This project demonstrates a powerful and scalable approach to text mining, using our open-source library spaCy. We used spaCy to tag and parse every comment posted to Reddit in 2015, and fed the results to Gensim's word2vec implementation. Using the search, you can get a lot of interesting insights into the Reddit hivemind. See what a syntax-sensitive distributional similarity model thinks Reddit thinks about almost anything.
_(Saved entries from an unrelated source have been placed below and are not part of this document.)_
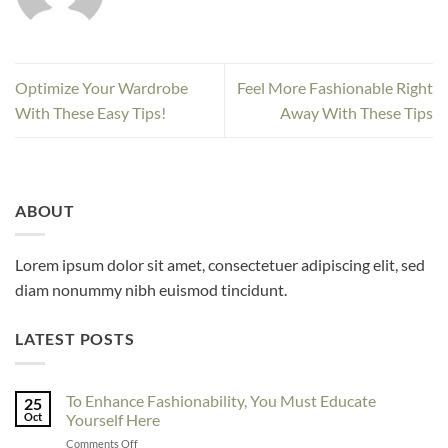
Optimize Your Wardrobe
Feel More Fashionable Right
With These Easy Tips!
Away With These Tips
ABOUT
Lorem ipsum dolor sit amet, consectetuer adipiscing elit, sed
diam nonummy nibh euismod tincidunt.
LATEST POSTS
To Enhance Fashionability, You Must Educate
25
Oct
Yourself Here
on
Comments Off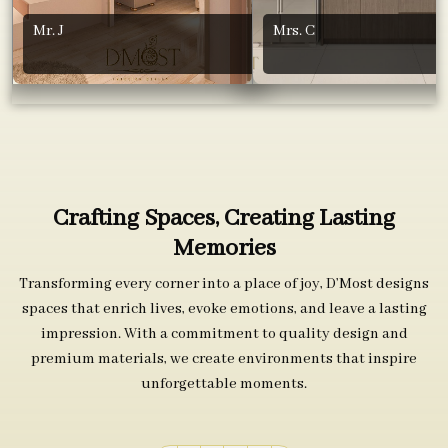
Mr. J
Mrs. C
Crafting Spaces, Creating Lasting
Memories
Transforming every corner into a place of joy, D’Most designs
spaces that enrich lives, evoke emotions, and leave a lasting
impression. With a commitment to quality design and
premium materials, we create environments that inspire
unforgettable moments.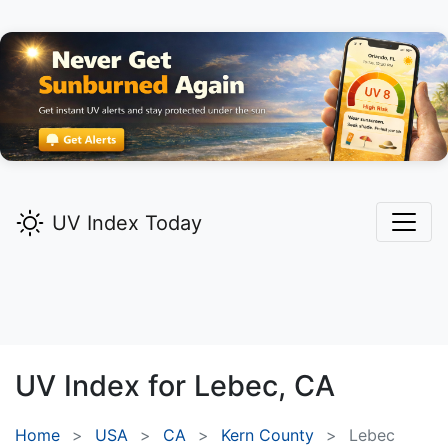
UV Index Today
UV Index for
Lebec,
CA
Home
USA
CA
Kern County
Lebec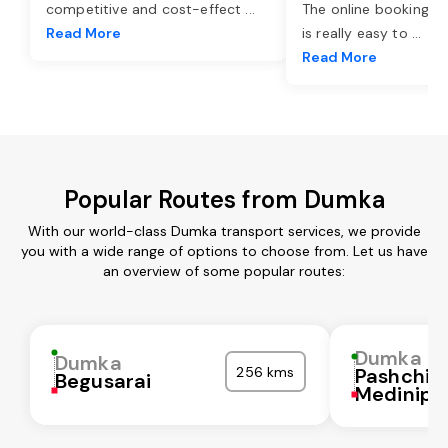
competitive and cost-effect
...
The online booking o
Read More
is really easy to
...
Read More
Popular Routes from Dumka
With our world-class Dumka transport services, we provide
you with a wide range of options to choose from. Let us have
an overview of some popular routes:
Dumka
Dumka
256 kms
Pashchi
Begusarai
Medinipu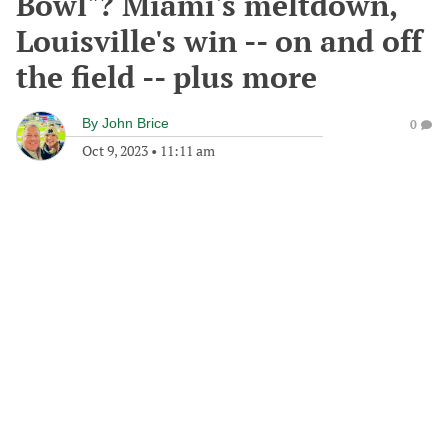
Bowl"? Miami's meltdown,
Louisville's win -- on and off
the field -- plus more
By
John Brice
0
Oct 9, 2023
•
11:11 am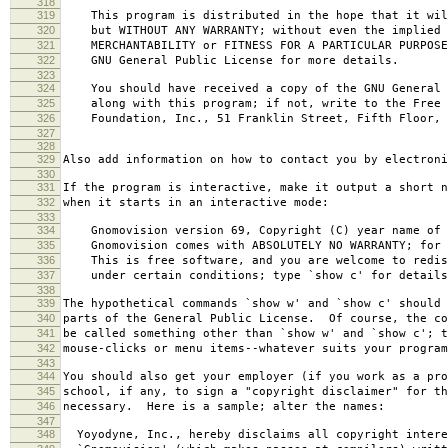
318
319
This program is distributed in the hope that it wil
320
but WITHOUT ANY WARRANTY; without even the implied 
321
MERCHANTABILITY or FITNESS FOR A PARTICULAR PURPOS
322
GNU General Public License for more details.
323
324
You should have received a copy of the GNU General 
325
along with this program; if not, write to the Free 
326
Foundation, Inc., 51 Franklin Street, Fifth Floor, 
327
328
329
Also add information on how to contact you by electroni
330
331
If the program is interactive, make it output a short n
332
when it starts in an interactive mode:
333
334
Gnomovision version 69, Copyright (C) year name of 
335
Gnomovision comes with ABSOLUTELY NO WARRANTY; for d
336
This is free software, and you are welcome to redis
337
under certain conditions; type `show c' for details
338
339
The hypothetical commands `show w' and `show c' should
340
parts of the General Public License. Of course, the co
341
be called something other than `show w' and `show c'; t
342
mouse-clicks or menu items--whatever suits your program
343
344
You should also get your employer (if you work as a pro
345
school, if any, to sign a "copyright disclaimer" for th
346
necessary. Here is a sample; alter the names:
347
348
Yoyodyne, Inc., hereby disclaims all copyright intere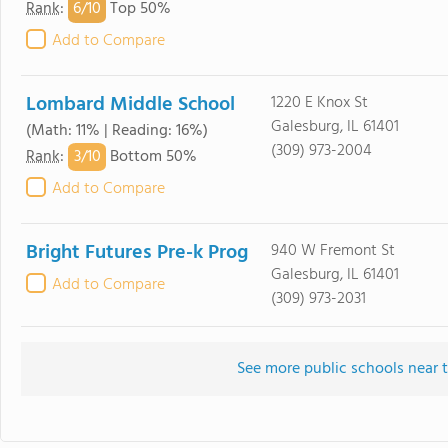
6/
10
Rank
:
Top 50%
Add to Compare
Lombard Middle School
1220 E Knox St
Galesburg, IL 61401
(Math: 11% | Reading: 16%)
(309) 973-2004
3/
10
Rank
:
Bottom 50%
Add to Compare
Bright Futures Pre-k Prog
940 W Fremont St
Galesburg, IL 61401
Add to Compare
(309) 973-2031
See more public schools near 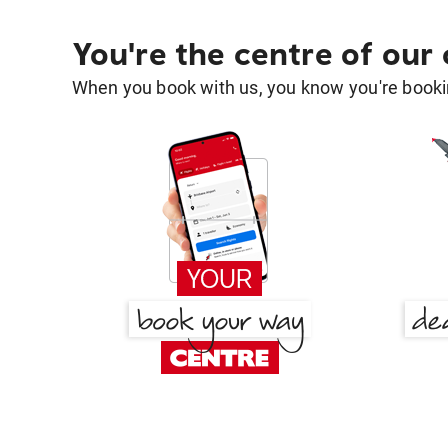
You're the centre of our
When you book with us, you know you're bookin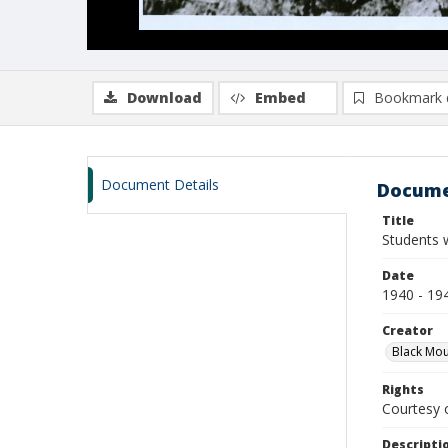
Download
Embed
Bookmark 
Document Details
Docume
Title
Students 
Date
1940 - 19
Creator
Black Mou
Rights
Courtesy o
Descripti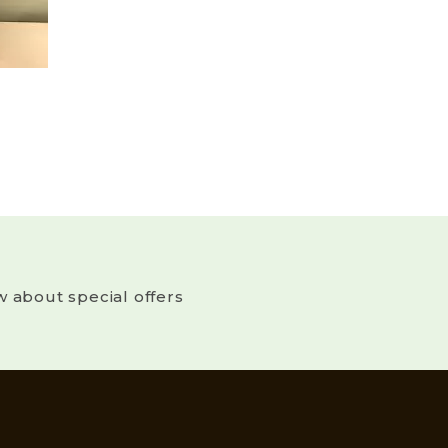
w about special offers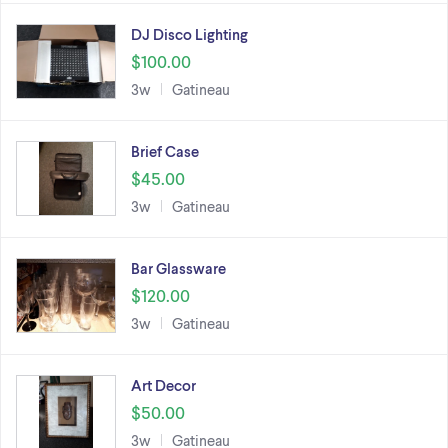
DJ Disco Lighting
$100.00
3w
Gatineau
Brief Case
$45.00
3w
Gatineau
Bar Glassware
$120.00
3w
Gatineau
Art Decor
$50.00
3w
Gatineau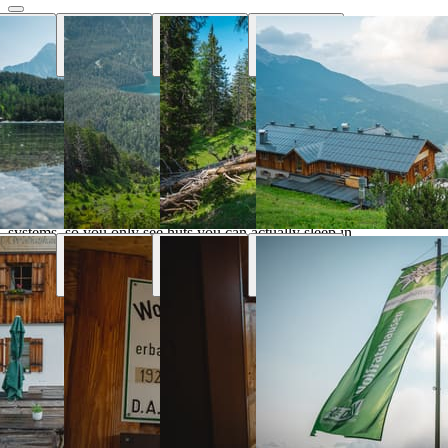
Why Hut Finder
Everything you need for your mountain
trip
We aggregate availability directly from the alpine club booking
systems, so you only see huts you can actually sleep in.
Real-time availability
Book the entire tour online and see huts availability in real
time
Transport & parking
Find the nearest public transport stops and parking lots
Marked trails
Marked trails connect huts and show approx. time, distance
and difficulty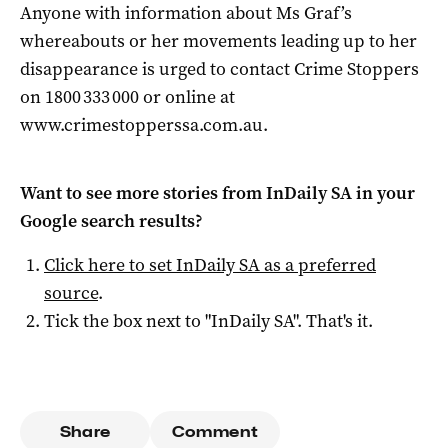
Anyone with information about Ms Graf’s
whereabouts or her movements leading up to her
disappearance is urged to contact Crime Stoppers
on 1800 333 000 or online at
www.crimestopperssa.com.au.
Want to see more stories from
InDaily SA
in your
Google search results?
Click here to set
InDaily SA
as a preferred
source
.
Tick the box next to "
InDaily SA
". That's it.
Share
Comment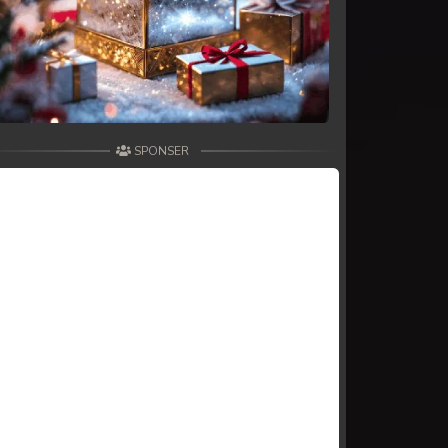
SPONSER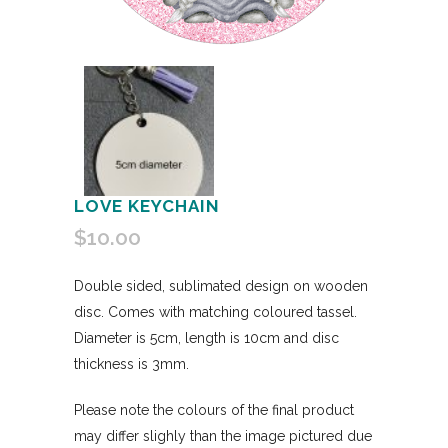
LOVE KEYCHAIN
$
10.00
Double sided, sublimated design on wooden
disc. Comes with matching coloured tassel.
Diameter is 5cm, length is 10cm and disc
thickness is 3mm.
Please note the colours of the final product
may differ slighly than the image pictured due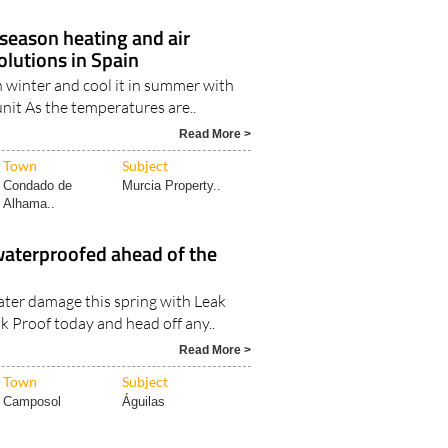
-season heating and air
olutions in Spain
 winter and cool it in summer with
unit As the temperatures are..
Read More >
Town
Subject
Condado de
Murcia Property..
Alhama..
waterproofed ahead of the
ater damage this spring with Leak
k Proof today and head off any..
Read More >
Town
Subject
Camposol
Águilas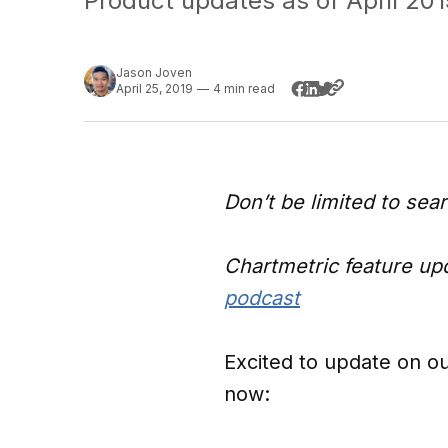
Product updates as of April 201
Jason Joven
April 25, 2019
—
4 min read
Don’t be limited to sea
Chartmetric feature upd
podcast
Excited to update on ou
now: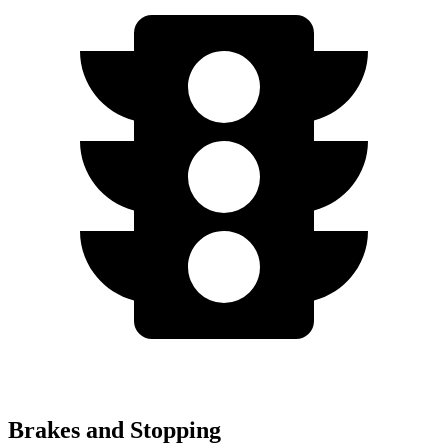
Brakes and Stopping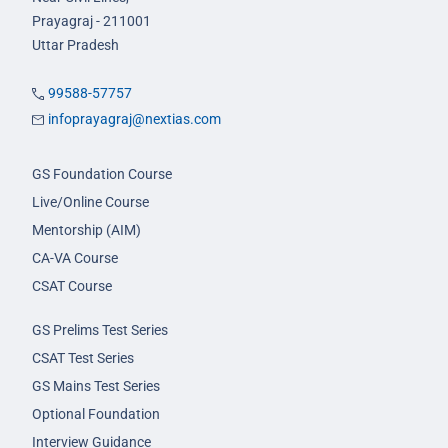
Prayagraj - 211001
Uttar Pradesh
99588-57757
infoprayagraj@nextias.com
GS Foundation Course
Live/Online Course
Mentorship (AIM)
CA-VA Course
CSAT Course
GS Prelims Test Series
CSAT Test Series
GS Mains Test Series
Optional Foundation
Interview Guidance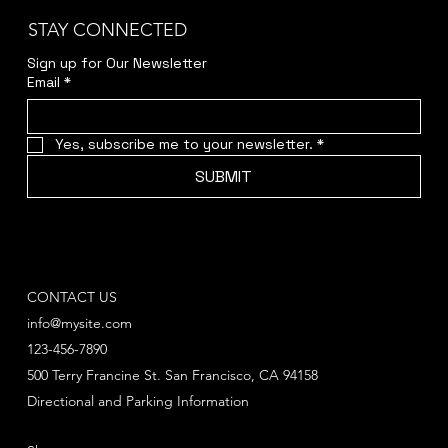
STAY CONNECTED
Sign up for Our Newsletter
Email
*
Yes, subscribe me to your newsletter.
*
SUBMIT
CONTACT US
info@mysite.com
123-456-7890
500 Terry Francine St. San Francisco, CA 94158
Directional and Parking Information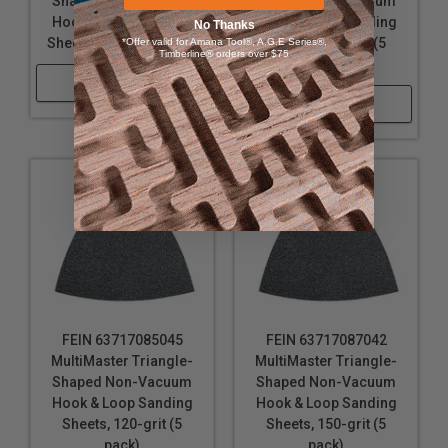
Shaped Non-Vacuum
Shaped Non-Vacuum
Hook & Loop Sanding
Hook & Loop Sanding
No Thanks
Sheets, 80-grit (5 pack)
Sheets, 100-grit (5
*Offer valid for Amana Tool®, A.G.E Series®,
Timberline® orders over $75
pack)
Shop Now
Shop Now
FEIN 63717085045
FEIN 63717087042
MultiMaster Triangle-
MultiMaster Triangle-
Shaped Non-Vacuum
Shaped Non-Vacuum
Hook & Loop Sanding
Hook & Loop Sanding
Sheets, 120-grit (5
Sheets, 150-grit (5
pack)
pack)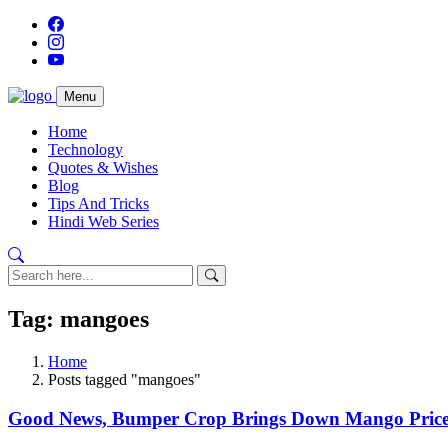
Menu
Home
Technology
Quotes & Wishes
Blog
Tips And Tricks
Hindi Web Series
Tag: mangoes
Home
Posts tagged "mangoes"
Good News, Bumper Crop Brings Down Mango Prices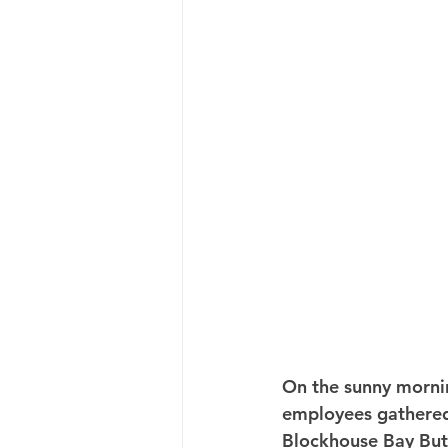
On the sunny mornin
employees gathered 
Blockhouse Bay Butte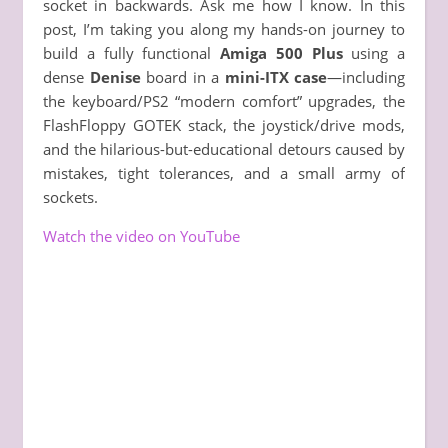
socket in backwards. Ask me how I know. In this
post, I’m taking you along my hands-on journey to
build a fully functional
Amiga 500 Plus
using a
dense
Denise
board in a
mini-ITX case
—including
the keyboard/PS2 “modern comfort” upgrades, the
FlashFloppy GOTEK stack, the joystick/drive mods,
and the hilarious-but-educational detours caused by
mistakes, tight tolerances, and a small army of
sockets.
Watch the video on YouTube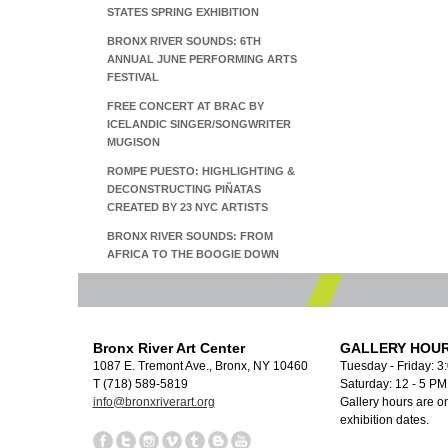
STATES SPRING EXHIBITION
BRONX RIVER SOUNDS: 6TH
ANNUAL JUNE PERFORMING ARTS
FESTIVAL
FREE CONCERT AT BRAC BY
ICELANDIC SINGER/SONGWRITER
MUGISON
ROMPE PUESTO: HIGHLIGHTING &
DECONSTRUCTING PIÑATAS
CREATED BY 23 NYC ARTISTS
BRONX RIVER SOUNDS: FROM
AFRICA TO THE BOOGIE DOWN
Bronx River Art Center
GALLERY HOUR
1087 E. Tremont Ave., Bronx, NY 10460
Tuesday - Friday: 3
T (718) 589-5819
Saturday: 12 - 5 P
info@bronxriverart.org
Gallery hours are on
exhibition dates.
This demo is implemented in Jade (aka Pug), an extensible templating language that compiles to HTML, and is built or served by Harp. To serve it locally on http://localhost:9000, simply run:
sudo npm install --global harp
git clone https://github.com/explosion/sense2vec-demo
cd sense2vec-demo
harp server
The demo is written in ECMAScript 6. For full, cross-browser compatibility, make sure to use a compiler like Babel. For more info, see this compatibility table.
Include sense2vec.js
and initialize a new instance specifying the API and settings, then use the find()
method.
const demo = new sense2vec('http://localhost:8000', {
container: '#sense2vec',
defaultWord: 'natural language processing',
defaultSense: 'noun'
});
demo.find('duck', 'verb');
Our service that produces the input data is open source, too. You can find it at spacy-services.
The following settings are available:
Setting | Description | Default |
---|---|---|
container | element to display results in, can be any query selector | #displacy |
defaultText | text used if sense2vec is run without text specified | 'natural language processing' |
defaultModel | model used if run without model specified | 'en' |
defaultSense | part-of-speech tag or "auto" for automatic detection | 'auto' |
onStart | function to be executed on start of server request | false |
onSuccess | callback function to be executed on successful server response | false |
onRender | callback function to be executed when results have rendered | false |
onError | function to be executed if request fails | false |